Stored data entries
- - - -
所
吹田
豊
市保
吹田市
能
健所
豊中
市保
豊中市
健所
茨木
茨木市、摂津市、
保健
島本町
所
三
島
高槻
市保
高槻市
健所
- - - -
:: Request ::
Every entry is to be transcribed exactly as it stands.

:: Solution for this exercise ::
所
吹田
豊
市保
吹田市
能
健所
豊中
市保
豊中市
健所
茨木
茨木市、摂津市、
保健
島本町
所
三
島
高槻
市保
高槻市
健所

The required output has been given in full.